## What needs to be done
Restate the records in their entirety, word for word.

*** Data records ***

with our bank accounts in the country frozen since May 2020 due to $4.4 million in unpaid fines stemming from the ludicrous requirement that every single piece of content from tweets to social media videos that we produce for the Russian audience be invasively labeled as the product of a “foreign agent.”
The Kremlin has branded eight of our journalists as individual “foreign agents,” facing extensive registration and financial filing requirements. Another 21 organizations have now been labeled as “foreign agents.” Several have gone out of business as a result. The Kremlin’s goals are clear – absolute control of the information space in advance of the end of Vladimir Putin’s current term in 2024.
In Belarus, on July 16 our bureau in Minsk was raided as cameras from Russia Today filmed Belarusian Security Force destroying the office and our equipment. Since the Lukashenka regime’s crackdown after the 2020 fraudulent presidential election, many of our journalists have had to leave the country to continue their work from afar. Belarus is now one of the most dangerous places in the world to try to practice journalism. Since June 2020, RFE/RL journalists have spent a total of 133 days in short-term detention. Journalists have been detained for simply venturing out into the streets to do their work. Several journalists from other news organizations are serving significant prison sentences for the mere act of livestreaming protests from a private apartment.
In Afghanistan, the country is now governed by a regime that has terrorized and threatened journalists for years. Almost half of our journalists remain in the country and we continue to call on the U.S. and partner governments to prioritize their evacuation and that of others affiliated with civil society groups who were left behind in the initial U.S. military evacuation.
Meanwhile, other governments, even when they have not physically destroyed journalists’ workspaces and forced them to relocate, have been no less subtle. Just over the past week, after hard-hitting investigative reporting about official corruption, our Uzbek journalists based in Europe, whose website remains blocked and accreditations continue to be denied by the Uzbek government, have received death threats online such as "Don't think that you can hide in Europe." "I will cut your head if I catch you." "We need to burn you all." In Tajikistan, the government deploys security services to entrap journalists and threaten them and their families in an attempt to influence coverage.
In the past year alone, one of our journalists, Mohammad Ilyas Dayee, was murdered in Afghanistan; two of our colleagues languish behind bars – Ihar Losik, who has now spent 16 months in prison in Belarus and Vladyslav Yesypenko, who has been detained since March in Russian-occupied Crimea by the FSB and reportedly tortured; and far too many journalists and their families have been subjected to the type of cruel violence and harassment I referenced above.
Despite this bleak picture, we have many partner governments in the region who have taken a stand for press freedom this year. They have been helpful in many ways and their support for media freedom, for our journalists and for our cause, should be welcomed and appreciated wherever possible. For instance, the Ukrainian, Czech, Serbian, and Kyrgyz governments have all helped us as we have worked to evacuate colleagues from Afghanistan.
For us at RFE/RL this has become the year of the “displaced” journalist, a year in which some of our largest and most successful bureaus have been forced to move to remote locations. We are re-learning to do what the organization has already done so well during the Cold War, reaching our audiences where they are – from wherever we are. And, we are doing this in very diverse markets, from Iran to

***

## Your solution
with our bank accounts in the country frozen since May 2020 due to $4.4 million in unpaid fines stemming from the ludicrous requirement that every single piece of content from tweets to social media videos that we produce for the Russian audience be invasively labeled as the product of a “foreign agent.”
The Kremlin has branded eight of our journalists as individual “foreign agents,” facing extensive registration and financial filing requirements. Another 21 organizations have now been labeled as “foreign agents.” Several have gone out of business as a result. The Kremlin’s goals are clear – absolute control of the information space in advance of the end of Vladimir Putin’s current term in 2024.
In Belarus, on July 16 our bureau in Minsk was raided as cameras from Russia Today filmed Belarusian Security Force destroying the office and our equipment. Since the Lukashenka regime’s crackdown after the 2020 fraudulent presidential election, many of our journalists have had to leave the country to continue their work from afar. Belarus is now one of the most dangerous places in the world to try to practice journalism. Since June 2020, RFE/RL journalists have spent a total of 133 days in short-term detention. Journalists have been detained for simply venturing out into the streets to do their work. Several journalists from other news organizations are serving significant prison sentences for the mere act of livestreaming protests from a private apartment.
In Afghanistan, the country is now governed by a regime that has terrorized and threatened journalists for years. Almost half of our journalists remain in the country and we continue to call on the U.S. and partner governments to prioritize their evacuation and that of others affiliated with civil society groups who were left behind in the initial U.S. military evacuation.
Meanwhile, other governments, even when they have not physically destroyed journalists’ workspaces and forced them to relocate, have been no less subtle. Just over the past week, after hard-hitting investigative reporting about official corruption, our Uzbek journalists based in Europe, whose website remains blocked and accreditations continue to be denied by the Uzbek government, have received death threats online such as "Don't think that you can hide in Europe." "I will cut your head if I catch you." "We need to burn you all." In Tajikistan, the government deploys security services to entrap journalists and threaten them and their families in an attempt to influence coverage.
In the past year alone, one of our journalists, Mohammad Ilyas Dayee, was murdered in Afghanistan; two of our colleagues languish behind bars – Ihar Losik, who has now spent 16 months in prison in Belarus and Vladyslav Yesypenko, who has been detained since March in Russian-occupied Crimea by the FSB and reportedly tortured; and far too many journalists and their families have been subjected to the type of cruel violence and harassment I referenced above.
Despite this bleak picture, we have many partner governments in the region who have taken a stand for press freedom this year. They have been helpful in many ways and their support for media freedom, for our journalists and for our cause, should be welcomed and appreciated wherever possible. For instance, the Ukrainian, Czech, Serbian, and Kyrgyz governments have all helped us as we have worked to evacuate colleagues from Afghanistan.
For us at RFE/RL this has become the year of the “displaced” journalist, a year in which some of our largest and most successful bureaus have been forced to move to remote locations. We are re-learning to do what the organization has already done so well during the Cold War, reaching our audiences where they are – from wherever we are. And, we are doing this in very diverse markets, from Iran to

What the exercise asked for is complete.